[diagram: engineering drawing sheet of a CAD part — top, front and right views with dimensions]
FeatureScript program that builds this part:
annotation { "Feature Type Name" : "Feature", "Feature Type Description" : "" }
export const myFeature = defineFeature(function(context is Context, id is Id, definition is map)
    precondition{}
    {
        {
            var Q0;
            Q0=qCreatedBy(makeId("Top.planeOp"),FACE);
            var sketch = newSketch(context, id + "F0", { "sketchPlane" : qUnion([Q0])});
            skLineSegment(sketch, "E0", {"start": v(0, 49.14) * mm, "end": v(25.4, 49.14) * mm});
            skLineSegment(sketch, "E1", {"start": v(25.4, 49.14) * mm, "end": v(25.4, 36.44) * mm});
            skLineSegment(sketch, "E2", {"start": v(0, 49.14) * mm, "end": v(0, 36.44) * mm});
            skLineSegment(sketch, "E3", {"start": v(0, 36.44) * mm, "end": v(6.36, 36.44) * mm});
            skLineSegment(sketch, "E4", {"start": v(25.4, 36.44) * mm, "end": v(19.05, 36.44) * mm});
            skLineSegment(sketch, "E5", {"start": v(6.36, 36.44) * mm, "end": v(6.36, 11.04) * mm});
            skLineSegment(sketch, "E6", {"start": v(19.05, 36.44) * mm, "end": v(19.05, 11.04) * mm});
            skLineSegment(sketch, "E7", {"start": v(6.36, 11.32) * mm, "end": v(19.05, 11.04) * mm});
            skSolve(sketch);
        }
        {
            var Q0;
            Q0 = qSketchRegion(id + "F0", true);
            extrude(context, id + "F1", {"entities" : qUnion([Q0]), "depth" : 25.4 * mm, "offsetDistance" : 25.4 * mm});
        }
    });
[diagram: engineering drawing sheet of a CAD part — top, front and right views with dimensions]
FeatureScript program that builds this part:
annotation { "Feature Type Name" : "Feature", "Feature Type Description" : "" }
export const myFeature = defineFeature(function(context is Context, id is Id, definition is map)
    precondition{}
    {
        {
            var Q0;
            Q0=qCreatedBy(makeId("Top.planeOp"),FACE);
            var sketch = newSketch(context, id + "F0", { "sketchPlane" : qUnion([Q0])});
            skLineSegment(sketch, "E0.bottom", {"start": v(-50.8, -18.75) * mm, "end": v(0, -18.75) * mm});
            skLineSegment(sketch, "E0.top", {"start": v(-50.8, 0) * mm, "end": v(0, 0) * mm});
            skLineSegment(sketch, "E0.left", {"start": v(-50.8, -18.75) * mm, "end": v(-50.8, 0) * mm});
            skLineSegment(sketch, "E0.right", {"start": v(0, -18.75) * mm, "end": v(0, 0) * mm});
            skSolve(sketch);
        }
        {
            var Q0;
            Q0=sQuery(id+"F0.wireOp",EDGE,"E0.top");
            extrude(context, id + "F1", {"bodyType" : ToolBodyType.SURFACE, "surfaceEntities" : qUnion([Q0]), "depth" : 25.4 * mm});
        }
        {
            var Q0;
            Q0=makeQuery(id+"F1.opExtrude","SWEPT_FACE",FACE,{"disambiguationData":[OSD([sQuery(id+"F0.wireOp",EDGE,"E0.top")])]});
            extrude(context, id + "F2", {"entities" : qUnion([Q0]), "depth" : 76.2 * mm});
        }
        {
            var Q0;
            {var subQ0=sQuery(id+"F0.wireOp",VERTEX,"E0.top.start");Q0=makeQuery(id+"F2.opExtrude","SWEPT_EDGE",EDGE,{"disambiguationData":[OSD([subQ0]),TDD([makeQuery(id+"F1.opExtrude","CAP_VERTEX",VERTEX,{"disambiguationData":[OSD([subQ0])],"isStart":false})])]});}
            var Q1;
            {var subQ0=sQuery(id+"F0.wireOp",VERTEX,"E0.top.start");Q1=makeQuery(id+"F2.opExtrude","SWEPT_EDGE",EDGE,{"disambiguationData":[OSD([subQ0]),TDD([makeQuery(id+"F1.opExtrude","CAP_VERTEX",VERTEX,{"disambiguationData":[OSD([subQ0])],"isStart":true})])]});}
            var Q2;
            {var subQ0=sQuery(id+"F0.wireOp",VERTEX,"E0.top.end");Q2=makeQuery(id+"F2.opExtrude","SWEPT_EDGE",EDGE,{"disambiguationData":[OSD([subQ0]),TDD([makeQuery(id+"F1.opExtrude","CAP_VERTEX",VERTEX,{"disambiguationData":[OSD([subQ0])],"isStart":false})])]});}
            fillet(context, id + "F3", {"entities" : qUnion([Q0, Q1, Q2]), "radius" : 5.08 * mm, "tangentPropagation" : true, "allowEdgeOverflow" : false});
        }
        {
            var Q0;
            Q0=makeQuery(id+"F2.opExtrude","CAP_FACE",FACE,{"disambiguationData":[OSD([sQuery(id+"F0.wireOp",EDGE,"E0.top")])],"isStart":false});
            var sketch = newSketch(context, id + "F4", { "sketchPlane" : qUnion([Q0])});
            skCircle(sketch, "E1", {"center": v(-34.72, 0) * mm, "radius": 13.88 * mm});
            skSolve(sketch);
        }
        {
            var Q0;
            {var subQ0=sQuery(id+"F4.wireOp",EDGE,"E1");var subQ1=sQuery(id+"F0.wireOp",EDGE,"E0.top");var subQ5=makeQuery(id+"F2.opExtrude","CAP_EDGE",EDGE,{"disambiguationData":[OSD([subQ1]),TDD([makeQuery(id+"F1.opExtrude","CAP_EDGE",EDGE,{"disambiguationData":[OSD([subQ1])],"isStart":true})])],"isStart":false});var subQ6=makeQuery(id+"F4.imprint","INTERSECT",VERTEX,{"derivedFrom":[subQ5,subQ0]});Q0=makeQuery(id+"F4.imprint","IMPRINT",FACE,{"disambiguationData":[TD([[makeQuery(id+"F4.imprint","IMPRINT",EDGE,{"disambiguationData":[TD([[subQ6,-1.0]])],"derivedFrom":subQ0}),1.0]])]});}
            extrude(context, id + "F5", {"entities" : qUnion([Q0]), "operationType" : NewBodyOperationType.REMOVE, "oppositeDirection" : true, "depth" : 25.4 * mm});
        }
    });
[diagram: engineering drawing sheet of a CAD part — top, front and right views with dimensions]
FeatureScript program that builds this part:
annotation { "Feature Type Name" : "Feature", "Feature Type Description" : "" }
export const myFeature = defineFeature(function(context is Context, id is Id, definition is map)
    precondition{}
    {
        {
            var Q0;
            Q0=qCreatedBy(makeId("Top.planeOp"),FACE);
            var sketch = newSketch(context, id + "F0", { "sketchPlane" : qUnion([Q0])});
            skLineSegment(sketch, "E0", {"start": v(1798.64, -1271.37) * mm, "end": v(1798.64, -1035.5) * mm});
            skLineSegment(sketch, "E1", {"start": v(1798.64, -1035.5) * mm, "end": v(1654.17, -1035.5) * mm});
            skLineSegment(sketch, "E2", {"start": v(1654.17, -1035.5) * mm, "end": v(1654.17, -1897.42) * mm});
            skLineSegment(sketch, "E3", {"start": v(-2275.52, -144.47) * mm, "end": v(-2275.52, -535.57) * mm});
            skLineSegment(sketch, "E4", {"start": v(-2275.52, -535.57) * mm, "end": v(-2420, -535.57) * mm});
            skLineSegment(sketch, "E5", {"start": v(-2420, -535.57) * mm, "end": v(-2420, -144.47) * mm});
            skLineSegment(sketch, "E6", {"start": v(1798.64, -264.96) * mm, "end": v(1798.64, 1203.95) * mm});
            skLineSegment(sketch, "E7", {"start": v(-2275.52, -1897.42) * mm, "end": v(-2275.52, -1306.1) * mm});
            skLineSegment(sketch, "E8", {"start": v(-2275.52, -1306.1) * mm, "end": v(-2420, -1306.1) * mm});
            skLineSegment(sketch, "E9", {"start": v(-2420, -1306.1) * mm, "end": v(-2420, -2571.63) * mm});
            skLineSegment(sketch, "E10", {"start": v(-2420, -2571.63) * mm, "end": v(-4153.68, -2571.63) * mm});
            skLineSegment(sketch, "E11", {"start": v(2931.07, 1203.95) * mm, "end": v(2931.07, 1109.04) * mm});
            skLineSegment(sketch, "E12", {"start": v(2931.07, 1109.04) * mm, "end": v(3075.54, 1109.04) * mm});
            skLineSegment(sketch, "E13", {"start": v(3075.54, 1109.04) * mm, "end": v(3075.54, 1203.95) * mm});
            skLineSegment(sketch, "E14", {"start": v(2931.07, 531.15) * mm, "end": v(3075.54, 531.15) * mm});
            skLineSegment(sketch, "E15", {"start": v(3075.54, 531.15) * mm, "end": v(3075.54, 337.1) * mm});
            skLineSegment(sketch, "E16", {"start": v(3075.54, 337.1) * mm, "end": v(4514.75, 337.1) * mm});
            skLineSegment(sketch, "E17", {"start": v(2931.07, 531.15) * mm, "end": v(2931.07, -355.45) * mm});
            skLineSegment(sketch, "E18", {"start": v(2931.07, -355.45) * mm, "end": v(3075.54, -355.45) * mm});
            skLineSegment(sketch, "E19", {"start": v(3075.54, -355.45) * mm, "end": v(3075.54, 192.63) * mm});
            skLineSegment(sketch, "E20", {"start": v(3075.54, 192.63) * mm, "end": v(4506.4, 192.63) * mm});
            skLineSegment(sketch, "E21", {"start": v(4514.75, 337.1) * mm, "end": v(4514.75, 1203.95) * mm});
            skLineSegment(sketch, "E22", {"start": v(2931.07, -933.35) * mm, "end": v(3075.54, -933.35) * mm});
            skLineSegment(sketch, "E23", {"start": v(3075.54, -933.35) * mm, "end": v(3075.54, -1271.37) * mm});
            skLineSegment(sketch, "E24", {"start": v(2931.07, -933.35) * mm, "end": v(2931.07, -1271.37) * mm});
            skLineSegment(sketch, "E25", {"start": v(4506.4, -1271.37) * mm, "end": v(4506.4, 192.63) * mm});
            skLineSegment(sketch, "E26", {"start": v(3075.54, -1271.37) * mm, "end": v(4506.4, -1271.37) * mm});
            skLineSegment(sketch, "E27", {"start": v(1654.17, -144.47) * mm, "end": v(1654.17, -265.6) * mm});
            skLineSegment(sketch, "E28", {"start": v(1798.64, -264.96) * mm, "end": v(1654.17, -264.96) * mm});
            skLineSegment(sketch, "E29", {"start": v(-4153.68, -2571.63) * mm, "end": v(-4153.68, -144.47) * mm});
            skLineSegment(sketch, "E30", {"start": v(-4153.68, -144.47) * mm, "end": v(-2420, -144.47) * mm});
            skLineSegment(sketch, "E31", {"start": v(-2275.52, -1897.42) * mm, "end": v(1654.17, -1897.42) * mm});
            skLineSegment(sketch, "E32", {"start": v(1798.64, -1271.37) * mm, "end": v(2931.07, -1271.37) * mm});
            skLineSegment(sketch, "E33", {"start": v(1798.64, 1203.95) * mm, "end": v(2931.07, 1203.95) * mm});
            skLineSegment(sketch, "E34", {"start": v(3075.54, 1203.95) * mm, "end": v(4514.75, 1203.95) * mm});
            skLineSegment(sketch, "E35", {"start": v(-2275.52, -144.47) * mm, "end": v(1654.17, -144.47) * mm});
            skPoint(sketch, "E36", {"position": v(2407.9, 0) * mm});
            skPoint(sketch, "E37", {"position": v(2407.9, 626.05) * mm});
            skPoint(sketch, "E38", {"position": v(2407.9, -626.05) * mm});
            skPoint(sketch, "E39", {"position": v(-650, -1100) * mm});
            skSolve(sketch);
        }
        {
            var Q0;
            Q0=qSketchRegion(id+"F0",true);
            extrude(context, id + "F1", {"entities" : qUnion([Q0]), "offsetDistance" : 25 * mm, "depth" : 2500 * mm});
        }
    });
# # # # # # #
WHAT TO WORK ON: Report each line of the rows that contains the string "position", reproducing every such line in full.

ANSWER TO THE PROBLEM:
            skPoint(sketch, "E36", {"position": v(2407.9, 0) * mm});
            skPoint(sketch, "E37", {"position": v(2407.9, 626.05) * mm});
            skPoint(sketch, "E38", {"position": v(2407.9, -626.05) * mm});
            skPoint(sketch, "E39", {"position": v(-650, -1100) * mm});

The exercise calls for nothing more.